TOP:シトラス、プティグラン、セージ、アルデヒド
MIDDLE:スミレ、ローズウッド、パルマローザ、ジャスミン、水仙
BASE:バニラ、安息香、ペルーバルサム、ムスク、オリス、シダーウッド、トンカビーン、オークモス、白檀、カストリウム(海狸香)
花と香木を中心としたコンポジションですが複雑に絡み合っているため個々の香りを嗅ぎ分けることは非常に難しく、それゆえに抽象的な香りになっています。ベースノートのバニラですら馴染みのあの匂いにはならず、謎めいた香りの一部となって姿形が見えないほどです。
動物香料であるカストリウムのせいか優しさだけでなく力強い野性味や男っぽさも感じられます。男性がつけても素敵だと思いますよ。むしろ家を遠く離れた冒険野郎にこそ必要な香りに思えます。
私は春夏にはシャネルの19番、秋冬には夜間飛行を使っています。涼しい香りと温かい香りの衣替えみたいな感じです。どちらもユニセックスで野生的な雰囲気が似ています。フェミニンなものに照れてしまって馴染めない自分にはこういう方が落ち着くんです。
【小説『夜間飛行』と合わせて】
黄昏時の情景をモチーフにルール・ブルーを作ったジャック・ゲランのことを思いながらサンテグジュペリの『夜間飛行』を読むと、彼がこの小説のどの部分を香りで表現しようとしたのか分かります。

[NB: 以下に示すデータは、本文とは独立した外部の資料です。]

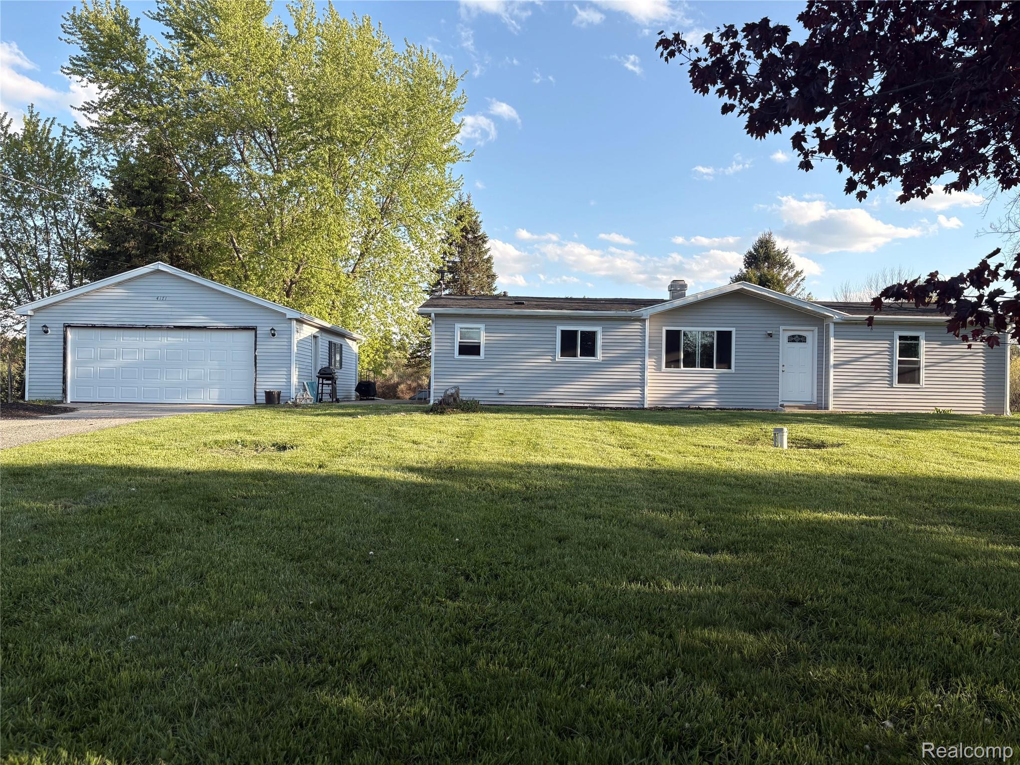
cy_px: 382
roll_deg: -1.3
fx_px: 766
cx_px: 510
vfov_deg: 53.1
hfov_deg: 67.3
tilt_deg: +0.8
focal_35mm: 26
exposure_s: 1/1239
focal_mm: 5.96
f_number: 1.6
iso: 50
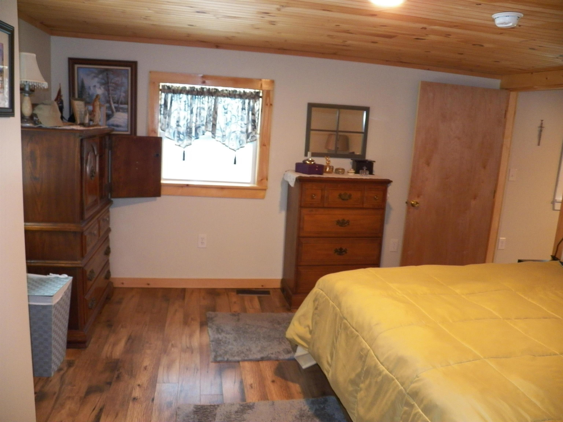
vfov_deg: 49.7
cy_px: 211
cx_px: 282
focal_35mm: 28
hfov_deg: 63.4
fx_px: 455
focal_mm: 4.9
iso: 400
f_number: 2.8
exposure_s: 1/30
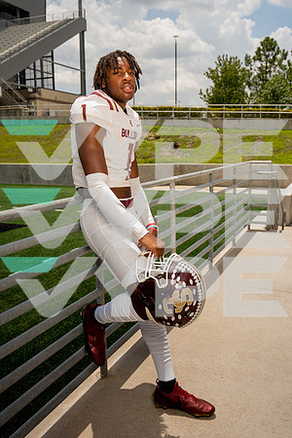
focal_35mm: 35
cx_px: 146
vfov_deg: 54.4
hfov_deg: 37.9
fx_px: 426
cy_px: 219
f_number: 6.3
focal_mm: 35
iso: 50
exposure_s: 1/200
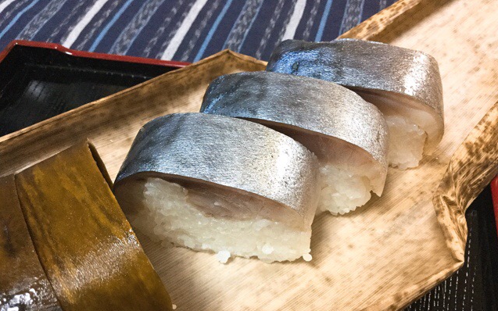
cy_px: 187
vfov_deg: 38.2
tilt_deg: -49.9
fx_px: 448
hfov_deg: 58.1
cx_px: 249
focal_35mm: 33
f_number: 2.4
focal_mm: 3.3
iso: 160
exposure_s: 1/30
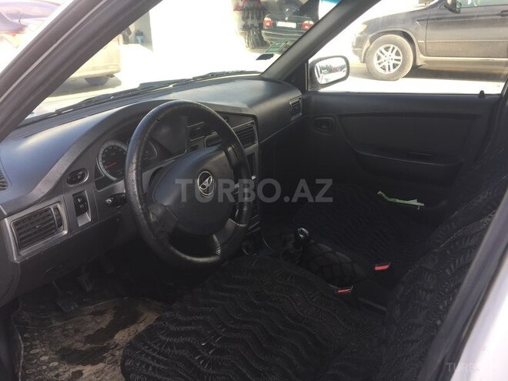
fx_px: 426
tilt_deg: -22.4
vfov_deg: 48.2
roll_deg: +1.2
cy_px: 190
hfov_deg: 61.7
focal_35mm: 29
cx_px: 254
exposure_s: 1/199
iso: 32
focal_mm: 4.15
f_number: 2.2
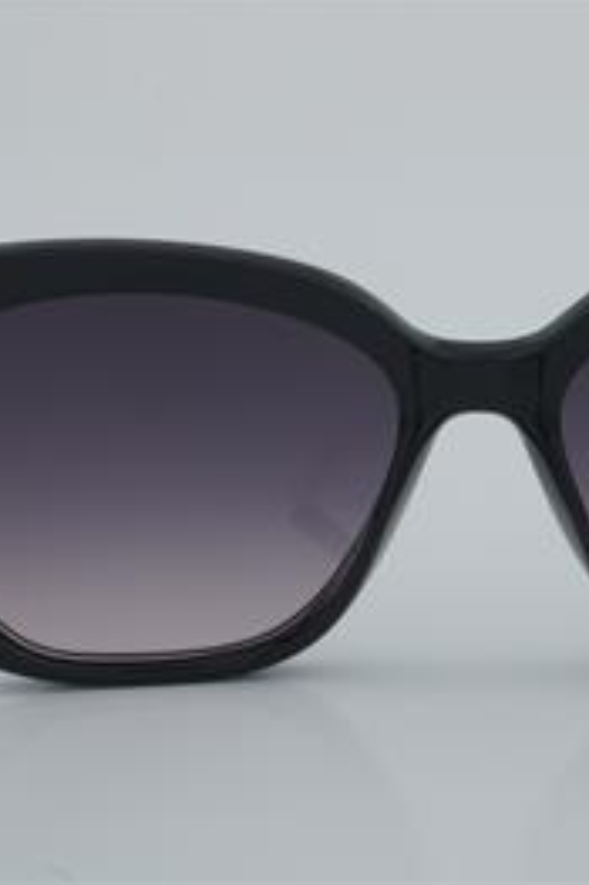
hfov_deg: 11.9
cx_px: 485
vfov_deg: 18.0
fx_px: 2801
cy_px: 441
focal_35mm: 114
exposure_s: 1/4
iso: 100
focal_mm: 50
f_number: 32
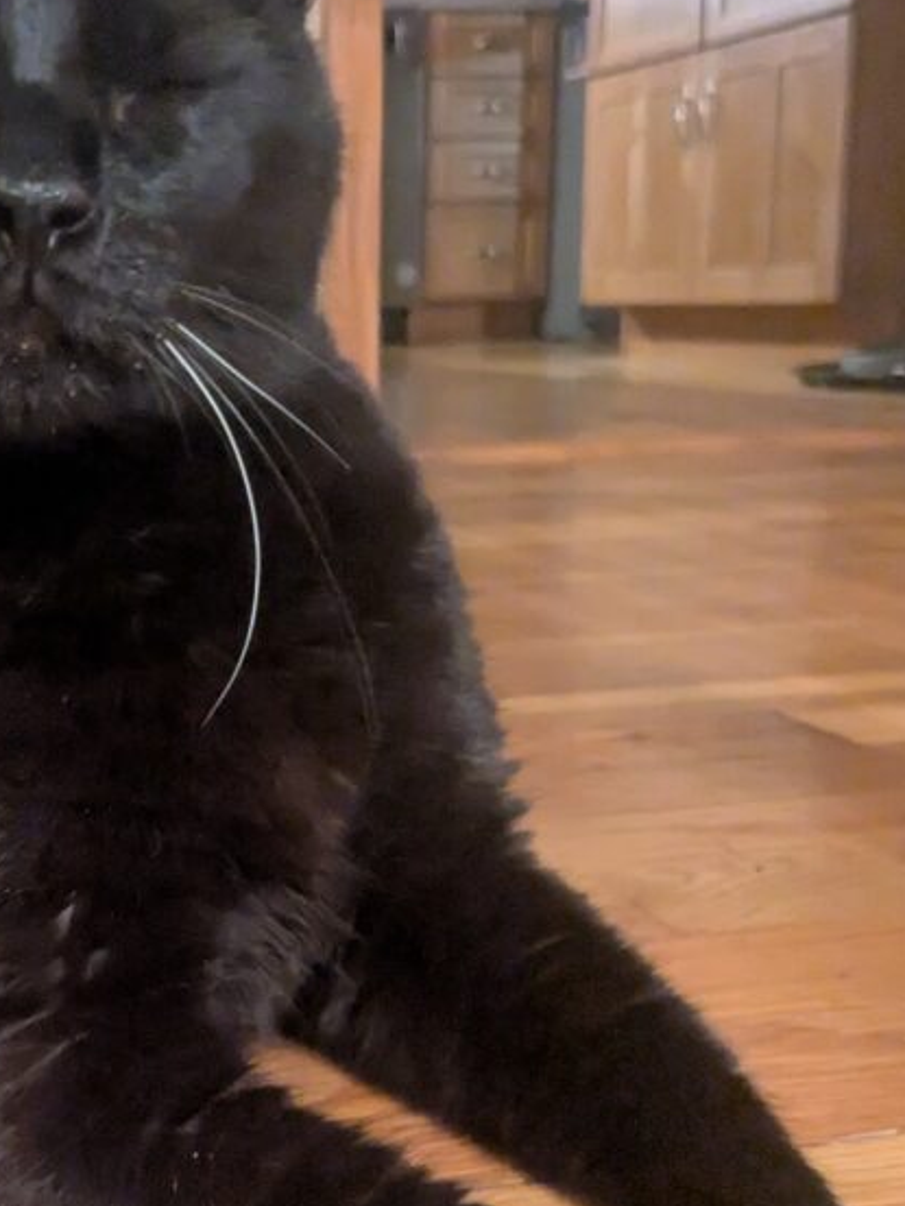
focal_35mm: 50
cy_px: 698
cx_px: 146
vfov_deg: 38.1
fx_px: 1742
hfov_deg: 28.3
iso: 2418
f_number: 1.73
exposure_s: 1/60
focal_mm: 4.38
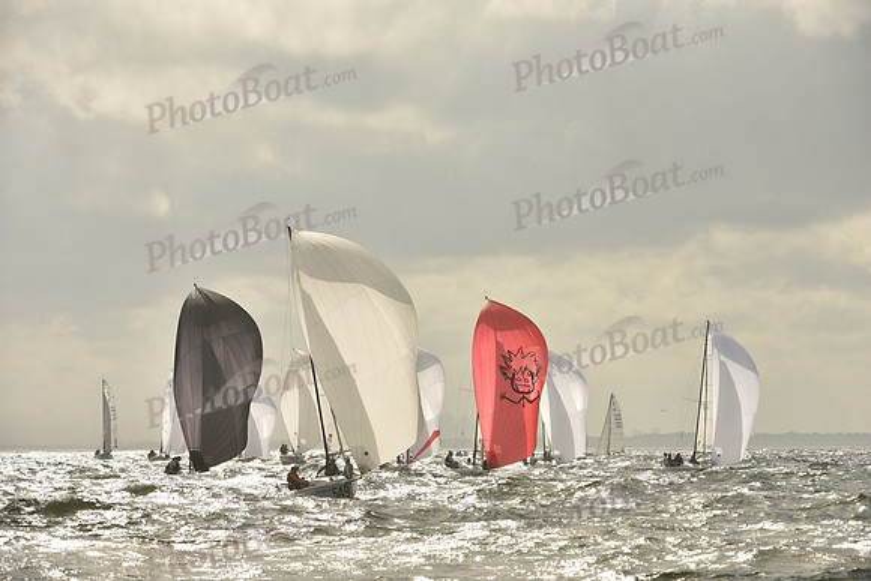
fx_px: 4840
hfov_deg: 10.3
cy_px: 290
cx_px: 436
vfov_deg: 6.9
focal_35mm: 200
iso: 320
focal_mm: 200
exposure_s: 1/2000
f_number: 9
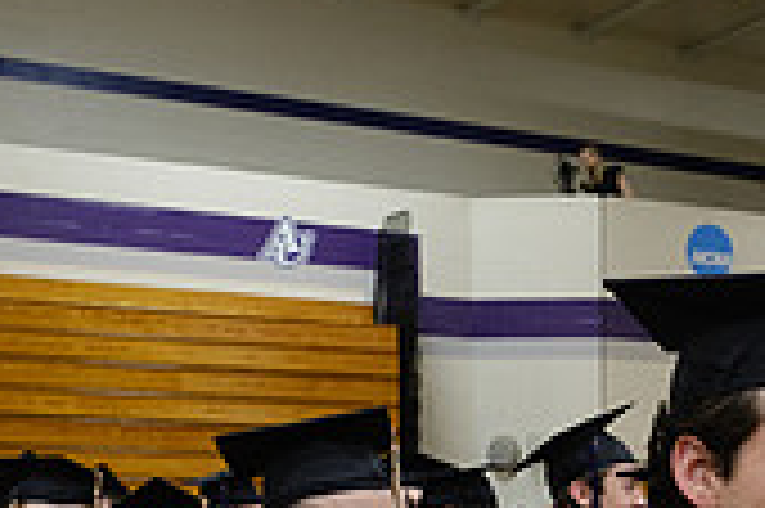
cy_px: 807
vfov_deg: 15.1
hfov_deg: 23.7
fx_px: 1741
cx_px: 778
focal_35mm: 82
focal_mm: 16
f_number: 3.2
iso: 1250
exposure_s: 1/100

『夜間飛行』は航空事業の黎明期に、夜間定期便を確立すべく苦闘を続ける男たちの物語です。まだレーダーも実装されていない時代、途切れ途切れの無線を頼りに真っ暗闇の中で孤独なフライトを行うパイロットたち。ほんの些細なミスで老練整備士がクビにされる非情な職場。彼らは互いへの友愛の感情を押し殺し、冷徹に働くのです。ひとえにパイロットの生命を守るため。
パイロットが暗闇の中に探し求める地上の家灯り。そこには彼らが熱望しつつも犠牲にせざるを得ない人間らしい暮らしの温かさがあります。そして、恐ろしい闇の世界に終わりを告げる夜明けの黄金の光。
ジャック・ゲランの興味を引いたのはおそらくこのような光の描写でしょう。生活の光、生命の光。しかも彼は光そのものといった明るい香りにはせず、分厚い霧の向こうに光を垣間見るような独特の暗さを出しています。小説の男たちの視点です。
湿った南国の風のようなトップノートはパイロットを死闘に追いやった颶風(ぐふう)の前触れを思い起こさせます。
飛行機のプロペラをモチーフにしたアール・デコ様式のボトルデザインはあまりに有名ですが、『夜間飛行』を読んでから改めて見ると色々と考えさせられます。Vol de Nuit(夜間飛行)と綴られた金属板が白銀でも銅でもなく金色であるのは、小説のなかで繰り返し描かれる夜明けの黄金の光を表しているのかなと思いました。
そして、ボトルを裏返してみればそこに大きな太陽が彫られているではないですか。物語の男たちが待ち焦がれる夜明けの光ですよ。
こうやって物語と結びつき、次から次へと浪漫を掻き立ててくれる香水はなかなかありません。傑作です。